When you've done with your **hyperparameter tuning**, have achieved **at least 50% validation accuracy** and are happy with your final model, you can save it here.

Before that, we will check again whether the number of parameters is below 5 Mi and the file size is below 20 MB.

When your final model is saved, we'll lastly report the test accuracy.

In [10]:
from exercise_code.Util import test_and_save

test_and_save(model, data_module.val_dataloader(), data_module.test_dataloader())

100%|██████████| 10/10 [00:00<00:00, 11.28it/s]


Validation Accuracy: 52.12%
FYI: Your model has 3.107 params.
Saving model...
Checking size...
Great!
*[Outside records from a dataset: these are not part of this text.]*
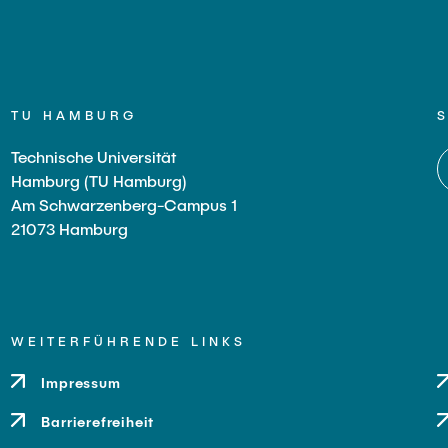
TU HAMBURG
Technische Universität
Hamburg (TU Hamburg)
Am Schwarzenberg-Campus 1
21073 Hamburg
WEITERFÜHRENDE LINKS
Impressum
Barrierefreiheit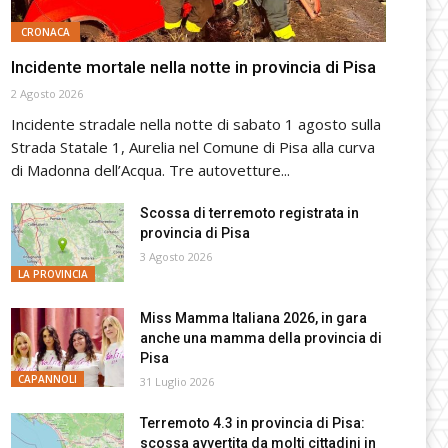
CRONACA
Incidente mortale nella notte in provincia di Pisa
2 Agosto 2026
Incidente stradale nella notte di sabato 1 agosto sulla
Strada Statale 1, Aurelia nel Comune di Pisa alla curva
di Madonna dell’Acqua. Tre autovetture...
Scossa di terremoto registrata in
provincia di Pisa
3 Agosto 2026
LA PROVINCIA
Miss Mamma Italiana 2026, in gara
anche una mamma della provincia di
Pisa
CAPANNOLI
31 Luglio 2026
Terremoto 4.3 in provincia di Pisa:
scossa avvertita da molti cittadini in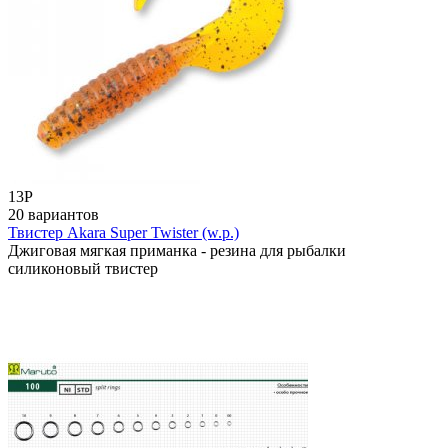
13
Р
20 вариантов
Твистер Akara Super Twister (w.p.)
Джиговая мягкая приманка - резина для рыбалки
силиконовый твистер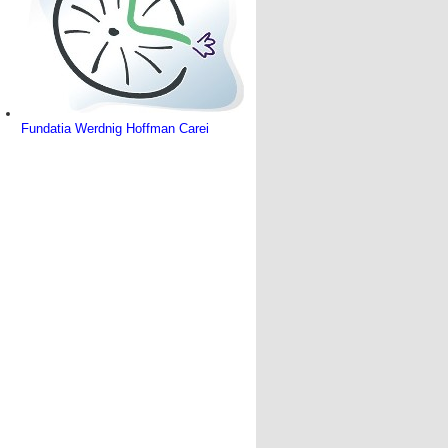
Fundatia Werdnig Hoffman Carei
Your model size is less than 20 MB and will be accepted :)
Your model has been saved and is ready to be submitted. 
NOW, let's check the test accuracy:


100%|██████████| 30/30 [00:01<00:00, 17.06it/s]
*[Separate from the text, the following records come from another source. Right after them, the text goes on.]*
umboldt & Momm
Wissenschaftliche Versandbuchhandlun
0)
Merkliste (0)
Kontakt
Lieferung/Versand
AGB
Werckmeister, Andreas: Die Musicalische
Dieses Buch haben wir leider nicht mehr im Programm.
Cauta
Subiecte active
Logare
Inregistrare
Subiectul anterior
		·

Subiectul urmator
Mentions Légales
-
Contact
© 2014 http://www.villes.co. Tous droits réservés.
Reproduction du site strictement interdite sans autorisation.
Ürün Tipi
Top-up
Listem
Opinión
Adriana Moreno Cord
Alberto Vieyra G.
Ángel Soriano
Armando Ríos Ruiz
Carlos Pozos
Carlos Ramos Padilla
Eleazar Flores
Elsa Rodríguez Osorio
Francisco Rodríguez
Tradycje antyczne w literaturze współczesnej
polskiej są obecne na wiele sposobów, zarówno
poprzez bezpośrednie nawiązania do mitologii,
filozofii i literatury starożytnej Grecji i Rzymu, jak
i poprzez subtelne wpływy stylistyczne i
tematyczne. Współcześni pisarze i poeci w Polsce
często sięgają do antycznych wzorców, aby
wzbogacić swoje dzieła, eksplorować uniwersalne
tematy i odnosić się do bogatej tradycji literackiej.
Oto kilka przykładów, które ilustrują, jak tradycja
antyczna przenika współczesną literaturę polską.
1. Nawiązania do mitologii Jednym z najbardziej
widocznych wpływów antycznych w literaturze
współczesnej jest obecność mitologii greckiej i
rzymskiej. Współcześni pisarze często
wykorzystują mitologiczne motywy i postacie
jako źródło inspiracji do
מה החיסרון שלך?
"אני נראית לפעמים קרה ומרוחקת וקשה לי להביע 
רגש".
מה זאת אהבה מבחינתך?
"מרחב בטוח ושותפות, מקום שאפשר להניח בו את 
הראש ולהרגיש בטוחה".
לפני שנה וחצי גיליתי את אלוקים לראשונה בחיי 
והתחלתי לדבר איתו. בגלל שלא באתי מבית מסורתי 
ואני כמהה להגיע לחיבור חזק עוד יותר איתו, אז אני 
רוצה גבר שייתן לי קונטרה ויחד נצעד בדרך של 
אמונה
Test Accuracy: 65.35666666666667%





Congrats! You've now finished your first image classifier in PyTorch Lightning! Much easier than in plain numpy, right? Time to get started with some more complex neural networks - see you at the next exercise!

To create a zip file with your submission, run the following cell:

In [11]:
from exercise_code.submit import submit_exercise

submit_exercise('../output/exercise07')

relevant folders: ['exercise_code', 'models']
notebooks files: ['3_Cifar10_Pytorch.ipynb', '2_tensorboard.ipynb', '1_pytorch.ipynb']
Adding folder exercise_code
Adding folder models
Adding notebook 3_Cifar10_Pytorch.ipynb
Adding notebook 2_tensorboard.ipynb
Adding notebook 1_pytorch.ipynb
Zipping successful! Zip is stored under: /home/timm_pop/Documents/i2dl/output/exercise07.zip


# Submission Instructions

Congratulations! You've just built your first image classifier with PyTorch Lightning! To complete the exercise, submit your final model to our submission portal - you probably know the procedure by now.
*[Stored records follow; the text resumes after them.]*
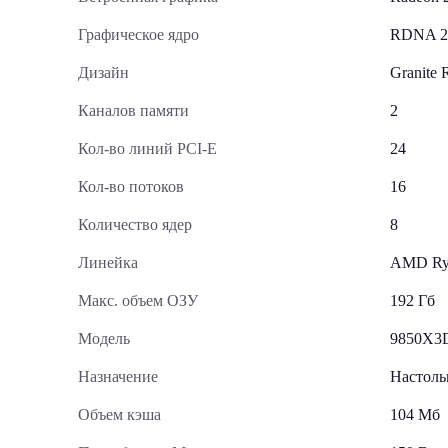
Графическое ядро
RDNA 2
Дизайн
Granite 
Каналов памяти
2
Кол-во линий PCI-E
24
Кол-во потоков
16
Количество ядер
8
Линейка
AMD Ry
Макс. объем ОЗУ
192 Гб
Модель
9850X3
Назначение
Настол
Объем кэша
104 Мб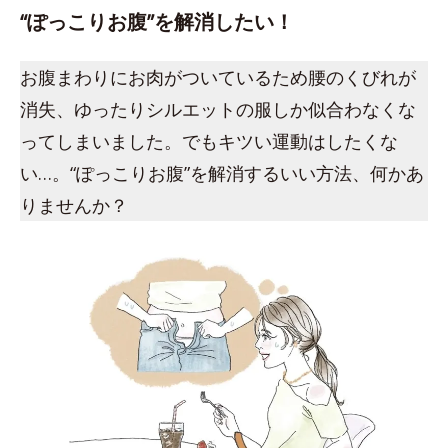
“ぽっこりお腹”を解消したい！
お腹まわりにお肉がついているため腰のくびれが
消失、ゆったりシルエットの服しか似合わなくな
ってしまいました。でもキツい運動はしたくな
い…。“ぽっこりお腹”を解消するいい方法、何かあ
りませんか？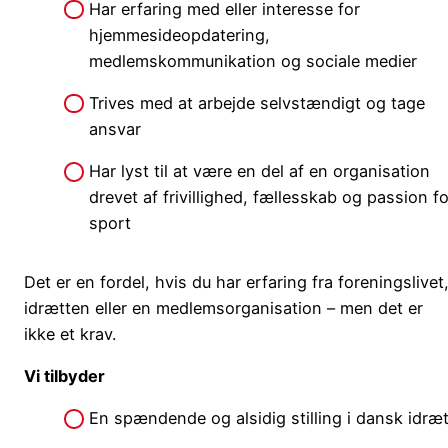
Har erfaring med eller interesse for
hjemmesideopdatering,
medlemskommunikation og sociale medier
Trives med at arbejde selvstændigt og tage
ansvar
Har lyst til at være en del af en organisation
drevet af frivillighed, fællesskab og passion fo
sport
Det er en fordel, hvis du har erfaring fra foreningslivet
idrætten eller en medlemsorganisation – men det er
ikke et krav.
Vi tilbyder
En spændende og alsidig stilling i dansk idræ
1. Go on [our submission page](https://i2dl.vc.in.tum.de/submission/), register for an account and login. We use your matriculation number and send an email with the login details to the mail account associated. When in doubt, login into tum online and check your mails there. You will get an ID which we need in the next step.
2. Log into [our submission page](https://i2dl.vc.in.tum.de/submission/) with your account details and upload the `zip` file. Once successfully uploaded, you should be able to see the submitted file selectable on the top.
3. Click on this file and run the submission script. You will get an email with your score as well as a message if you have surpassed the threshold.

# Submission Goals

- Goal: Successfully implement a a fully connected NN image classifier for CIFAR-10 with PyTorch Lightning

- Passing Criteria: Similar to the last exercise, there are no unit tests that check specific components of your code. The only thing that's required to pass this optional submission, is your model to reach at least **50% accuracy** on __our__ test dataset. The submission system will show you a number between 0 and 100 which corresponds to your accuracy.

- You can make **$\infty$** submissions until the end of the semester. Remember that this exercise is an __OPTIONAL SUBMISSION__ and will __not__ be counted for the bonus.